The Trade Facilitation Agreement (TFA) sets forth a series of measures for facilitating the movement of goods across borders inspired by best practices from around the world. It is the first multilateral trade agreement to be concluded since the World Trade Organization (WTO) was established 20 years ago.
Initially it was thought that the benefits of the treaty could reduce trade costs by more than 14 percent for low-income countries and 13 percent for upper income countries. Once the new rules come into effect, it will cut red tape at the borders, standardize customs procedures such as waiting times, lessen the potential for corruption, and hasten foreign direct investment into weaker economies. Recent calculations by the WTO however have estimated that it could add close to $3.6 trillion to the $19,002 billion annual global merchandise exports. That will do more to boost trade than if all the world’s import tariffs were removed, cutting costs 9.6 to 23.1 percent.

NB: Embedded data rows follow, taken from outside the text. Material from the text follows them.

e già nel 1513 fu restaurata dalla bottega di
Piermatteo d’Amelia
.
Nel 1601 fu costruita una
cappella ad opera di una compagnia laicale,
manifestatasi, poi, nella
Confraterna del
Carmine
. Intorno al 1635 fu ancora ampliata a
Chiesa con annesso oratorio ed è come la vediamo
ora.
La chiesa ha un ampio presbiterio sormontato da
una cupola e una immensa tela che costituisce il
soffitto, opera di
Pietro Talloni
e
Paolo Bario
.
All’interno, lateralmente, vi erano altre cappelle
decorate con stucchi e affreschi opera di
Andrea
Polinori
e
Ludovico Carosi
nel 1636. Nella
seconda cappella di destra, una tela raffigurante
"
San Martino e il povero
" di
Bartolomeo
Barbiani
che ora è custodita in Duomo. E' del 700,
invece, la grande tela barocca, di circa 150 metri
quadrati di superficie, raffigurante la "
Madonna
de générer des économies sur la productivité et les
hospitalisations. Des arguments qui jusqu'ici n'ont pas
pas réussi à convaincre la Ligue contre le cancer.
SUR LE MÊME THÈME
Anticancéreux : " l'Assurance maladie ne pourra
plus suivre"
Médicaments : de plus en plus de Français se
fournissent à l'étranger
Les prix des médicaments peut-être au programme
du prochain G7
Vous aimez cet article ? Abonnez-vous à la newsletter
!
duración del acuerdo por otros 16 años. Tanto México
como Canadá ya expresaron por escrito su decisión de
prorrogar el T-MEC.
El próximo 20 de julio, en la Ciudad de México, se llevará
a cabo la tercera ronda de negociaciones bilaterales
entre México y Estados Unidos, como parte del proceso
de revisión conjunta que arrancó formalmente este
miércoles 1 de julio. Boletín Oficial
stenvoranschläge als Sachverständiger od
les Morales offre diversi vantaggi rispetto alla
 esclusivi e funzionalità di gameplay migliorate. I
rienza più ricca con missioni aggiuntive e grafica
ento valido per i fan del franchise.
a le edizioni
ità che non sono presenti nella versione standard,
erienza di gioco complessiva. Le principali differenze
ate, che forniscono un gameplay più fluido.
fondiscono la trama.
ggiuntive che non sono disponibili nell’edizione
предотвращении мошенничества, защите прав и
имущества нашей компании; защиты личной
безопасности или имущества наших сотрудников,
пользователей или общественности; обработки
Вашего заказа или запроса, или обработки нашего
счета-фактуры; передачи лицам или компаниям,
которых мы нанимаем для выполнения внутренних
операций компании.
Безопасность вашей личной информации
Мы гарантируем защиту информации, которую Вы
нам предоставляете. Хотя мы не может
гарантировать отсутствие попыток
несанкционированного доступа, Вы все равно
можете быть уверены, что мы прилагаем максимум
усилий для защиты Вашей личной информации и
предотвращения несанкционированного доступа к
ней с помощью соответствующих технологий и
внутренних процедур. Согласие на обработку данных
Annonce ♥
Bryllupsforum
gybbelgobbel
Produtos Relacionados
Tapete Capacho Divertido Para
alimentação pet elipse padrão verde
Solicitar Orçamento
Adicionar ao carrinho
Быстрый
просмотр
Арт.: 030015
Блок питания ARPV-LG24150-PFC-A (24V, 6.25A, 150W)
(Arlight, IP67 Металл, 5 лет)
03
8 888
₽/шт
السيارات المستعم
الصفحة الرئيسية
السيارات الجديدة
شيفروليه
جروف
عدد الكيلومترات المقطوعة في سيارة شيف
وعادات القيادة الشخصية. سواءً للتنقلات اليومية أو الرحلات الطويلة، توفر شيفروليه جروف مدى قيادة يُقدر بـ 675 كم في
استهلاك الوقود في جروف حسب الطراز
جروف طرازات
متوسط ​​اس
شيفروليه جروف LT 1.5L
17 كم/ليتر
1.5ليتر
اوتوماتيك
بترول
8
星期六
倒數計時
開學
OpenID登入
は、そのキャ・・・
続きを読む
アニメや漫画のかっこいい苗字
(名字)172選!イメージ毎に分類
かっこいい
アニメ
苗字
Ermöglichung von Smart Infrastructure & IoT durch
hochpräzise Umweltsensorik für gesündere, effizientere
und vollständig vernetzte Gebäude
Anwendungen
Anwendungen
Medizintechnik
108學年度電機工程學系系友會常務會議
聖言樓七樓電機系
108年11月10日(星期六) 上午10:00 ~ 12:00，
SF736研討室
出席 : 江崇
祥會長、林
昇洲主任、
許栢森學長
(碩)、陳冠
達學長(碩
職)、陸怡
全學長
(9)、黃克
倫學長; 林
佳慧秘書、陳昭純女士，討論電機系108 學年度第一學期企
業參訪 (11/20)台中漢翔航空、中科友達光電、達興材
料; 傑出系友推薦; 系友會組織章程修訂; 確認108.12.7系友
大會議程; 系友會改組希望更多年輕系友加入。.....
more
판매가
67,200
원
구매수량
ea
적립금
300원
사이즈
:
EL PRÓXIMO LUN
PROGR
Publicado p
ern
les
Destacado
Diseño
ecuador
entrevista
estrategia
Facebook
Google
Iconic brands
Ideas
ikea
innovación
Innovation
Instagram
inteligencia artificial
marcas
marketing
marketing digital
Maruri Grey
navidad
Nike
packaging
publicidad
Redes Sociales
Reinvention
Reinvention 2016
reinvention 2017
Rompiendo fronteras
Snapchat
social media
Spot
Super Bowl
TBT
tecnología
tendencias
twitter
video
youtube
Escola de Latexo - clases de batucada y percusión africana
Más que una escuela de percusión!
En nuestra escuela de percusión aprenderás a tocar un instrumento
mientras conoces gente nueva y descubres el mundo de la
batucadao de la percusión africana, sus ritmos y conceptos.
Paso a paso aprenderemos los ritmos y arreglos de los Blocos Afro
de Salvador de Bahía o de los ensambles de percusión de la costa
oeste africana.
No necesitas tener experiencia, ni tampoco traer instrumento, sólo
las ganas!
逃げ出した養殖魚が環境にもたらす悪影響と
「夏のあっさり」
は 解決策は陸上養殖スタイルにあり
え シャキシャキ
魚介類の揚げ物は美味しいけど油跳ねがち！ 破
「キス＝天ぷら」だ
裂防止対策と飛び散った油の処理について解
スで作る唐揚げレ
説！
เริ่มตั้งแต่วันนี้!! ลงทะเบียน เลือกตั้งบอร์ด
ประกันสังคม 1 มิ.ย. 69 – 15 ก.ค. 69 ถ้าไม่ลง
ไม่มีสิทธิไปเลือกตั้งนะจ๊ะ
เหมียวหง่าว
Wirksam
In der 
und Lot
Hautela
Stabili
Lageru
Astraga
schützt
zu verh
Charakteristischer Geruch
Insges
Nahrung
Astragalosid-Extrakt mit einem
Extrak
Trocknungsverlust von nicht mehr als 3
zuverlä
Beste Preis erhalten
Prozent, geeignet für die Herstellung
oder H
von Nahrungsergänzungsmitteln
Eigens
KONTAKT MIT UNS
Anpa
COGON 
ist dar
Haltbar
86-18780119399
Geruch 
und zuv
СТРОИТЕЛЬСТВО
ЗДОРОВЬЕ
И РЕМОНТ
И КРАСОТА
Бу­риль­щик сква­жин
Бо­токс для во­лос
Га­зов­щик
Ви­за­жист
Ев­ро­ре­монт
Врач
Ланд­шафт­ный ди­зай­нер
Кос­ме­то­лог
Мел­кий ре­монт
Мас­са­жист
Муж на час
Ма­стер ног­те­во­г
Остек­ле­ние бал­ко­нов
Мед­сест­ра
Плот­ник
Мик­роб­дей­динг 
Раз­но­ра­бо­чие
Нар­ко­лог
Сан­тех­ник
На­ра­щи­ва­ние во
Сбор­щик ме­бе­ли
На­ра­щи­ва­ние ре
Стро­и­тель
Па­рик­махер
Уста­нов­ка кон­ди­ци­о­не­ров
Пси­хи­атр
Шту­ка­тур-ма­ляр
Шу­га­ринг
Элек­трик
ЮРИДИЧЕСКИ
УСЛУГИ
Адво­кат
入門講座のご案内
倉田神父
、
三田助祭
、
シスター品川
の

“You could say that it’s global trade’s equivalent of the shift from dial-up internet to broadband,” WTO Director-General Roberto Azevedo said.
The agreement, which was created in December 2013, will come into full force when two-thirds (or 106) of the 161 WTO members have ratified it. An amendment protocol for the TFA was adopted by the General Council in November 2014 to bring he TFA into the WTO’s legal framework. Hong Kong was the first member state to accept the agreement and to date 50 members have ratified it. Azevedo hopes that the agreement would conclude by the end of 2016.